__QUÉ SE PIDE__.
Enumera todos los nombres propios de lugares que aparecen en el texto sobre los dos líderes nahuas encarcelados.

__FRAGMENTO CITADO__.
Dos líderes indígenas mexicanos cumplen siete años de
cárcel por un delito menor que oculta un conflicto por agua en el centro del
país
Comunidade de nahua de Atla |
La historia de José Ramón Aniceto Gómez, de 65 años, y Pascual Agustín
Cruz, de 49, líderes de la comunidad indígena nahua de Atla, en la sierra norte
del Estado de Puebla (centro de México), sería un episodio más del surrealismo
mexicano si no fuera un drama, otro más en la
larga historia de la indefensión y aislamiento de los pueblos originarios de
este país y de la facilidad del sistema judicial para fabricar
culpables.

__EXTRACTOS DE DATOS__.
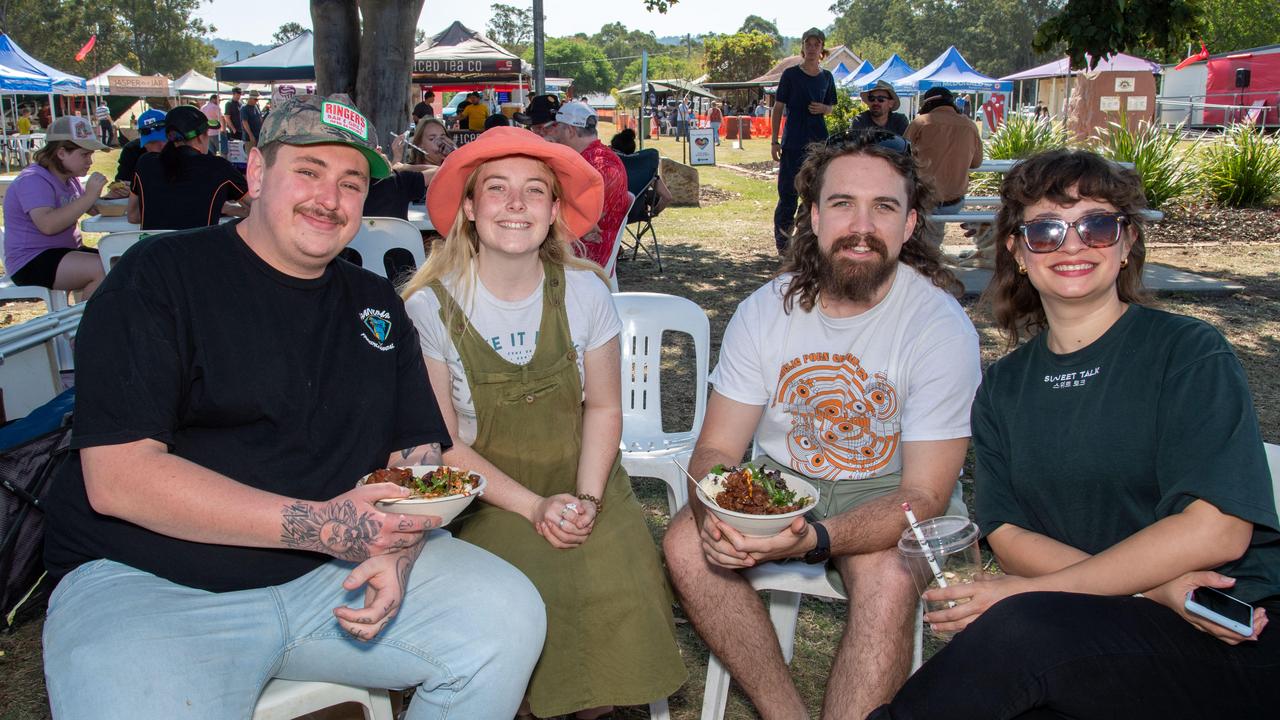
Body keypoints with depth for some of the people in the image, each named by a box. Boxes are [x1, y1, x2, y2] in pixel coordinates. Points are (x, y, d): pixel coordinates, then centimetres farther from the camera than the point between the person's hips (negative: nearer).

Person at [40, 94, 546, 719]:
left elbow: (418, 454, 11)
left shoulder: (377, 304, 12)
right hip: (148, 582, -4)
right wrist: (320, 525, -21)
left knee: (510, 618, -10)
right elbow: (116, 477, -14)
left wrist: (397, 551, -12)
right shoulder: (160, 276, -5)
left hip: (335, 574, 5)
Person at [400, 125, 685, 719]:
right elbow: (442, 443, -6)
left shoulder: (584, 292, -4)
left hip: (583, 484, 2)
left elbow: (603, 407, 4)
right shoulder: (429, 307, -11)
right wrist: (534, 507, -15)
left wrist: (587, 498, -12)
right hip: (485, 499, -2)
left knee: (620, 592, -20)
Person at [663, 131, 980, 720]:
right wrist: (715, 515, -31)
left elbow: (924, 496, -20)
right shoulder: (764, 311, -8)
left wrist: (814, 538, -38)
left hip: (884, 491, -3)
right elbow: (715, 449, -5)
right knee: (687, 543, -22)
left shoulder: (942, 326, -18)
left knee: (887, 573, -35)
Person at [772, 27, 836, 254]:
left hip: (818, 142, 4)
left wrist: (822, 108, -5)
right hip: (793, 142, -4)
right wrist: (775, 141, -5)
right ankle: (783, 241, 6)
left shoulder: (826, 77, 10)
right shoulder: (790, 74, -1)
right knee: (788, 191, -3)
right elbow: (778, 108, 0)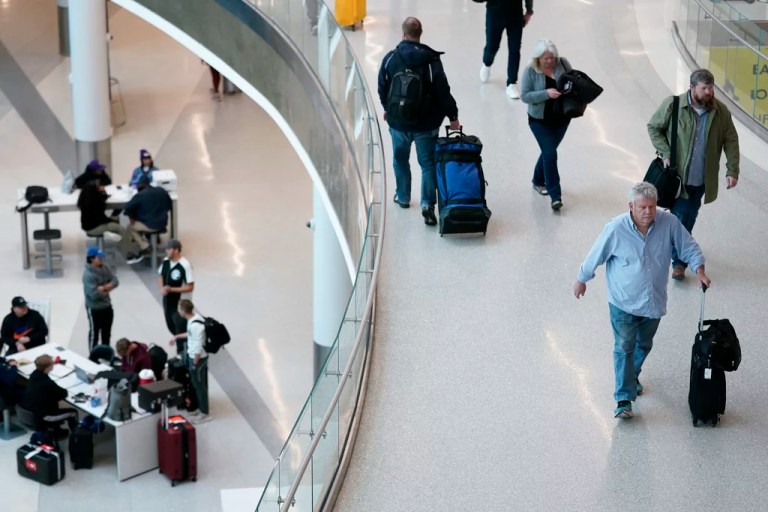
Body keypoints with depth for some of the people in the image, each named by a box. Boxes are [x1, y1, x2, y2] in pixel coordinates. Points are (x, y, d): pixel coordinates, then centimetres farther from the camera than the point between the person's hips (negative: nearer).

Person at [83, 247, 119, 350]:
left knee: (107, 333, 21)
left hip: (107, 306, 8)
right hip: (94, 308, -8)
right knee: (94, 334, 6)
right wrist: (107, 291, -14)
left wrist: (103, 288, -23)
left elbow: (115, 282, -5)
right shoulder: (88, 274, -25)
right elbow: (94, 294, -31)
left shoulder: (105, 268, -1)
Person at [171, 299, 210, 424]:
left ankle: (205, 413, 18)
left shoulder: (196, 325, -31)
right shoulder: (194, 317, -1)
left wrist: (195, 363, -18)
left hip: (197, 358, -9)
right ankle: (202, 408, 35)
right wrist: (177, 336, 25)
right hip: (192, 355, 9)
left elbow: (198, 346, -26)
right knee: (198, 384, 21)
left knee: (199, 385, 5)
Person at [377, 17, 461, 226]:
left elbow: (383, 88, 3)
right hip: (425, 122, -2)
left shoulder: (390, 58, -8)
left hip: (398, 121, 2)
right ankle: (428, 203, -8)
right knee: (428, 163, 5)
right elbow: (442, 91, -13)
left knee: (400, 160, 22)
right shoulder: (431, 60, -15)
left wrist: (387, 109, 21)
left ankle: (403, 197, 38)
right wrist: (452, 115, -2)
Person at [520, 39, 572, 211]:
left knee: (548, 151, 17)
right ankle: (555, 195, -11)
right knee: (550, 154, -13)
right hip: (540, 120, -4)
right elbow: (525, 96, -17)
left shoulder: (562, 63, -7)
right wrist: (546, 93, -30)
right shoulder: (530, 71, -14)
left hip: (561, 118, 4)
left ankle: (538, 181, 42)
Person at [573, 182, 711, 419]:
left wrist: (699, 270, -19)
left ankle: (632, 376, 49)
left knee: (644, 345, 22)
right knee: (624, 348, -3)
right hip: (623, 302, -4)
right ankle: (624, 399, 4)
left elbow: (689, 248, -3)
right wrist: (581, 280, 5)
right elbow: (595, 257, -7)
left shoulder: (669, 223, -15)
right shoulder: (616, 229, -22)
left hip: (654, 301, 4)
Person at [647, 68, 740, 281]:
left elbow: (731, 140, 1)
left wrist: (732, 171, -6)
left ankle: (680, 254, 31)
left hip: (702, 178, 3)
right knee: (680, 217, -4)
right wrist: (665, 153, -12)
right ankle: (679, 261, 6)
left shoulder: (720, 111, -4)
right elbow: (653, 128, -1)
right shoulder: (672, 105, -12)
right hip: (678, 174, -3)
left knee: (689, 218, 14)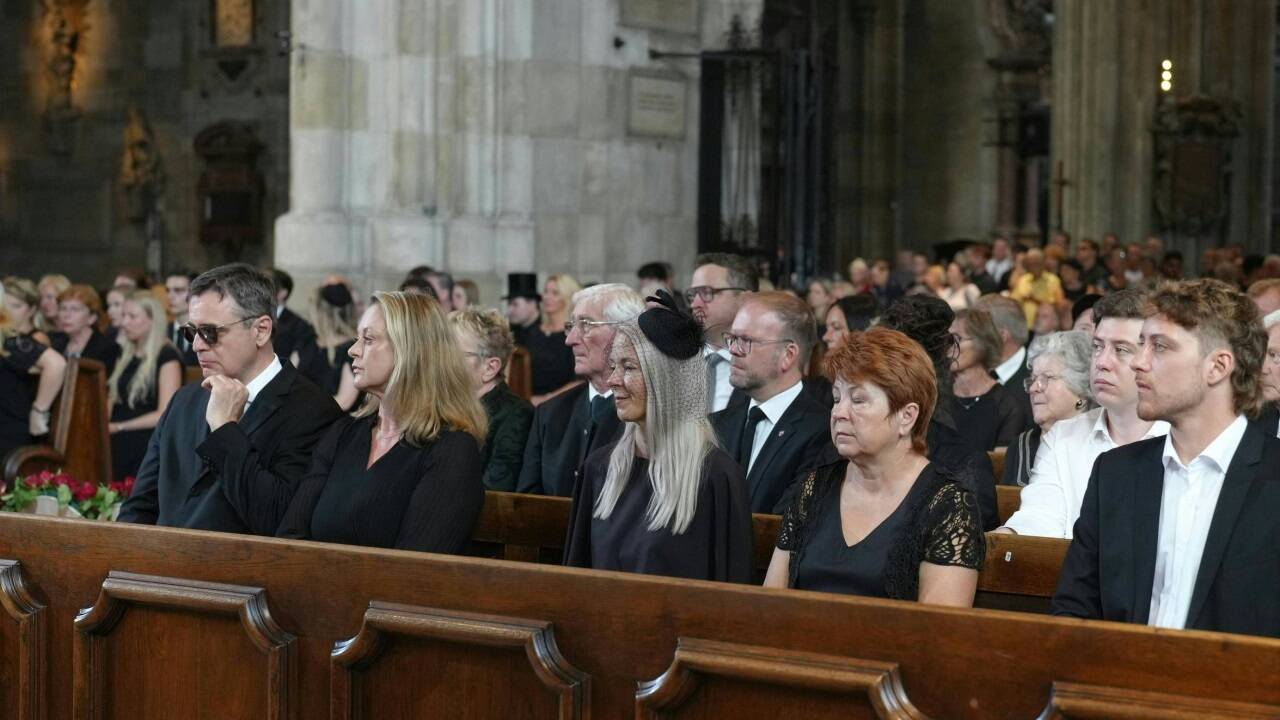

__SOLUCIÓN__.
Atla, Puebla, México